The en banc opinion by the 9th U.S. Circuit Court of Appeals could set up a new showdown on gun rights at the Supreme Court.
At issue was California's law on concealed weapons, which requires citizens to prove they have "good cause" to carry concealed firearms to get a license. Plaintiffs challenged guidelines in San Diego and Yolo counties that did not consider general self-defense to be enough to obtain a license.
The 9th Circuit held 7-4 in the case
, Peruta v. County of San Diego
, that the restrictions on concealed carry are constitutional, ruling that the Second Amendment right to bear arms does not provide a right to carry concealed arms.
"The historical materials bearing on the adoption of the Second and Fourteenth Amendments are remarkably consistent," wrote Judge William Fletcher, going back to 16th century English law to find instances of restrictions on concealed weapons. "We therefore conclude that the Second Amendment right to keep and bear arms does not include, in any degree, the right of a member of the general public to carry concealed firearms in public."
Fletcher also cited the most recent Supreme Court cases on gun rights, District of Columbia v. Heller and McDonald v. City of Chicago, which were major victories for gun rights activists, in making his case.
The Heller decision, authored by Justice Antonin Scalia, solidified a Second Amendment right of the public to keep guns, but it specifically noted the right was not absolute, and Fletcher pointed out that Scalia cited restrictions on concealed weapons as a historical example.
The court was careful to make the ruling narrow. The opinion does not say concealed weapons are unconstitutional, nor does it make any decisions about openly carrying weapons in public.
The case was a blow for gun rights advocates, and sets up the fight on gun rights for the Supreme Court to consider, says UCLA law professor and gun law expert Adam Winkler.
"This case raises the next great question for the Supreme Court: Does the Second Amendment guarantee a right to carry guns in public? And if so, what kind of licensing can states use to permit people to carry concealed weapons?" Winkler said.
The Supreme Court would not necessarily have to take up the case. The ruling does not create a substantive divide among different circuit courts in the U.S., one of the major factors the court considers in weighing which cases to take.
Four judges dissented from the ruling, with the main dissent by Judge Consuelo Callahan arguing that California's laws taken together amount to a substantial restriction on citizens' right to bear arms for self defense, as protected by the Second Amendment.

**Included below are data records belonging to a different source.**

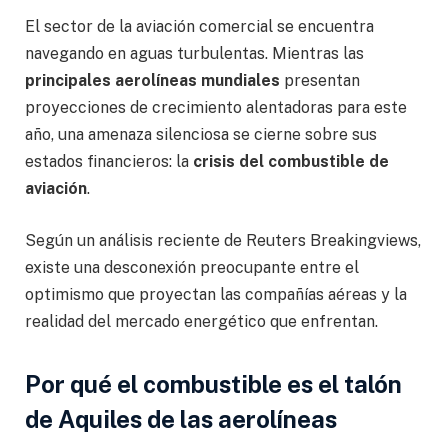
El sector de la aviación comercial se encuentra
navegando en aguas turbulentas. Mientras las
principales aerolíneas mundiales
presentan
proyecciones de crecimiento alentadoras para este
año, una amenaza silenciosa se cierne sobre sus
estados financieros: la
crisis del combustible de
aviación
.
Según un análisis reciente de Reuters Breakingviews,
existe una desconexión preocupante entre el
optimismo que proyectan las compañías aéreas y la
realidad del mercado energético que enfrentan.
Por qué el combustible es el talón
de Aquiles de las aerolíneas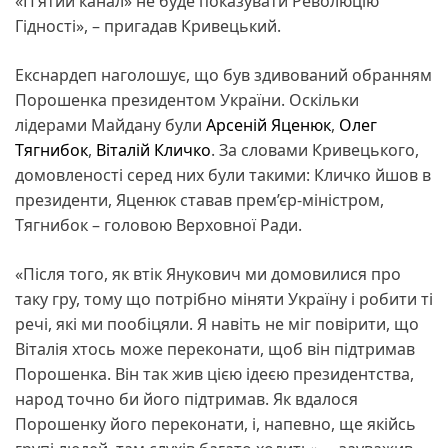
«П’ятий канал» не буде показувати Революцію
Гідності», – пригадав Кривецький.
Екснардеп наголошує, що був здивований обранням
Порошенка президентом України. Оскільки
лідерами Майдану були
Арсеній Яценюк
,
Олег
Тягнибок
,
Віталій Кличко
. За словами Кривецького,
домовленості серед них були такими: Кличко йшов в
президенти, Яценюк ставав прем’єр-міністром,
Тягнибок – головою Верховної Ради.
«Після того, як втік Янукович ми домовилися про
таку гру, тому що потрібно міняти Україну і робити ті
речі, які ми пообіцяли. Я навіть не міг повірити, що
Віталія хтось може переконати, щоб він підтримав
Порошенка. Він так жив цією ідеєю президентства,
народ точно би його підтримав. Як вдалося
Порошенку його переконати, і, напевно, ще якійсь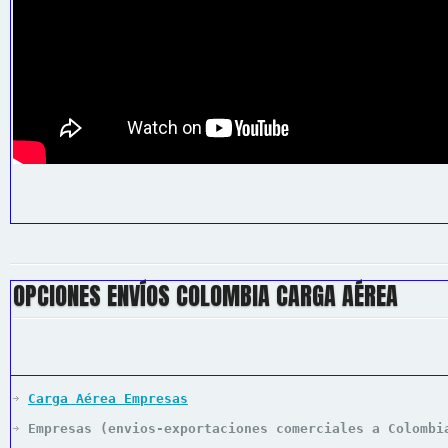
OPCIONES ENVÍOS COLOMBIA CARGA AÉREA
Carga Aérea Empresas
Empresas (envios-exportaciones comerciales a Colombi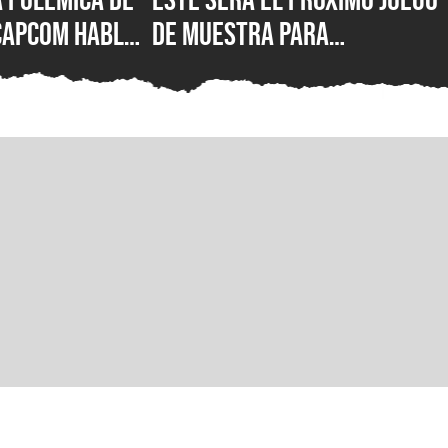
 Capcom habla
de Muestra para
ición del
suscriptores de Nintendo
o y deja en
Switch Online
 qué los
s jugadores
o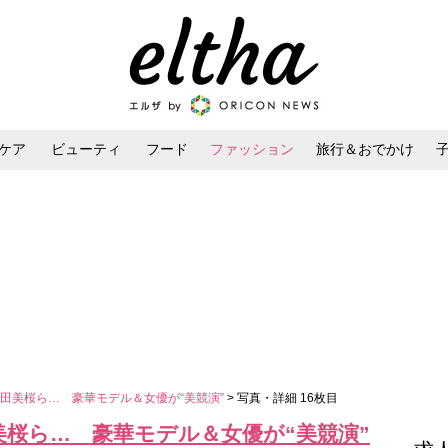
ケア
ビューティ
フード
ファッション
旅行＆おでかけ
ンケア
ダイエット・ボディケア
ヘアスタイル・ヘアアレンジ
田美桜ら… 豪華モデル＆女優が“美競演”
> 写真・詳細 16枚目
美桜ら… 豪華モデル＆女優が“美競演”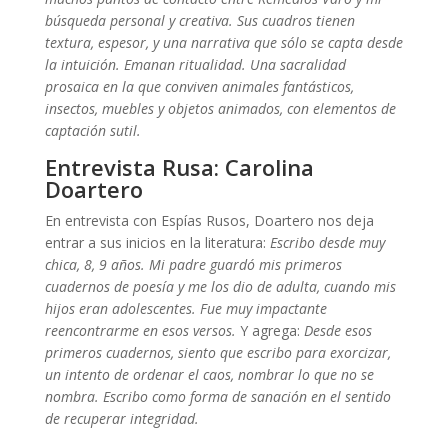
búsqueda personal y creativa. Sus cuadros tienen
textura, espesor, y una narrativa que sólo se capta desde
la intuición. Emanan ritualidad. Una sacralidad
prosaica en la que conviven animales fantásticos,
insectos, muebles y objetos animados, con elementos de
captación sutil.
Entrevista Rusa: Carolina
Doartero
En entrevista con Espías Rusos, Doartero nos deja
entrar a sus inicios en la literatura:
Escribo desde muy
chica, 8, 9 años. Mi padre guardó mis primeros
cuadernos de poesía y me los dio de adulta, cuando mis
hijos eran adolescentes. Fue muy impactante
reencontrarme en esos versos.
Y agrega:
Desde esos
primeros cuadernos, siento que escribo para exorcizar,
un intento de ordenar el caos, nombrar lo que no se
nombra. Escribo como forma de sanación en el sentido
de recuperar integridad.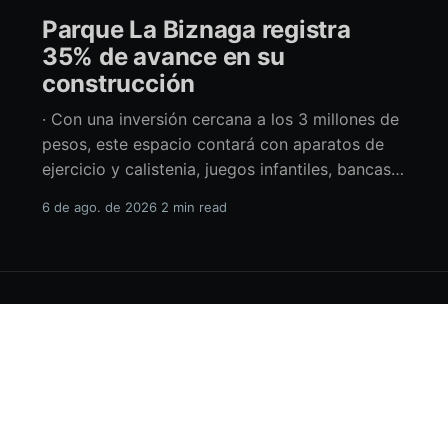
Parque La Biznaga registra
35% de avance en su
construcción
· Con una inversión cercana a los 3 millones de
pesos, este espacio contará con aparatos de
ejercicio y calistenia, juegos infantiles, bancas,
espacio de usos múltiples y pérgolas La
6 de ago. de 2026
2 min read
alcaldesa de La Paz en funciones, Amor Fenech
Montaño, informó sobre los avances en la
construcción del parque La Biznaga ubicado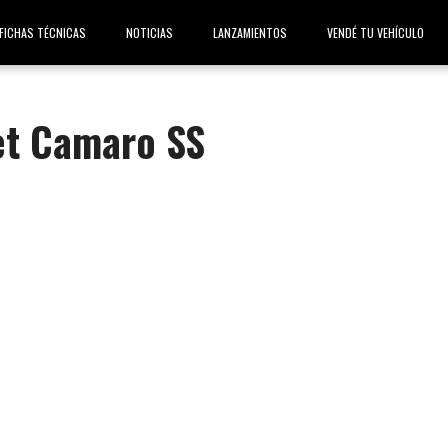
FICHAS TÉCNICAS
NOTICIAS
LANZAMIENTOS
VENDÉ TU VEHÍCULO
et Camaro SS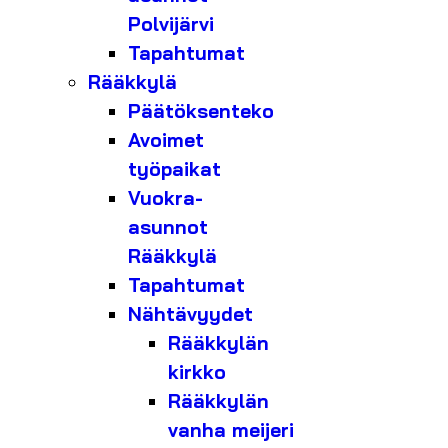
Polvijärvi
Tapahtumat
Rääkkylä
Päätöksenteko
Avoimet
työpaikat
Vuokra-
asunnot
Rääkkylä
Tapahtumat
Nähtävyydet
Rääkkylän
kirkko
Rääkkylän
vanha meijeri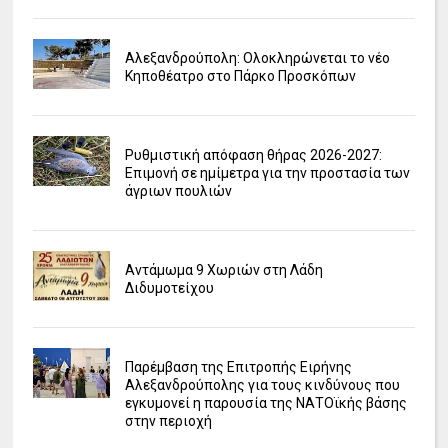
Αλεξανδρούπολη: Ολοκληρώνεται το νέο
Κηποθέατρο στο Πάρκο Προσκόπων
Ρυθμιστική απόφαση θήρας 2026-2027:
Επιμονή σε ημίμετρα για την προστασία των
άγριων πουλιών
Αντάμωμα 9 Χωριών στη Λάδη
Διδυμοτείχου
Παρέμβαση της Επιτροπής Ειρήνης
Αλεξανδρούπολης για τους κινδύνους που
εγκυμονεί η παρουσία της ΝΑΤΟϊκής βάσης
στην περιοχή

Whether the court does or does not take the case, the early 2016 death of Scalia looms large over it. Scalia authored Heller, the most substantial gun ruling in modern history of the court. And Republicans in the Senate have refused to consider President Barack Obama's nominee for replacing Scalia on the court, meaning the eight justice panel can split 4-4.
Without a ninth justice, Winkler said, it's unlikely the court would take up the case, even with Scalia's allies on the issue Justices Samuel Alito and Clarence Thomas still on the court.
Obama's nominee to replace Scalia, Judge Merrick Garland, was chosen in large part for his moderate record. But one of the most substantial conservative arguments against Garland has been that his record on guns is too liberal, though his written record on the issue is limited.
A partner for the law firm that helped argue on behalf of Peruta said that the plaintiffs were "disappointed" with the ruling but not surprised. He also said appealing to the Supreme Court is not a guarantee yet.
"An appeal to the Supreme Court is possible," said Chuck Michel, senior partner at Michel and Associates. "But significantly, the Peruta decision specifically avoided answering the critical legal question of whether, if concealed carry is prohibited, some form of open carry of firearms must be allowed. California law bans open carry, so the constitutionality of that ban will now have to be tested."
The case was primarily argued by Paul Clement, a former solicitor general under the George W. Bush administration and one of the top litigators for conservative causes at the Supreme Court in recent years.
Ever since the Supreme Court decided the Heller decision and a follow up case two years later, the Supreme Court has declined to take another major second amendment case, a frustration Clement cited in a 2013 filing with the court.
In the years since Heller had been decided many expected a "major consideration" or extant firearms laws, Clement wrote. "Instead, jurisdictions have engaged in massive resistance to the clear import of those landmark decisions, and the lower federal courts, long out of the habit of taking the Second Amendment seriously, have largely facilitated that resistance."
California state Attorney General Kamala Harris said the decision "is a victory for public safety and sensible gun safety laws. The ruling ensures that local law enforcement leaders have the tools they need to protect public safety by determining who can carry loaded, concealed weapons in our communities."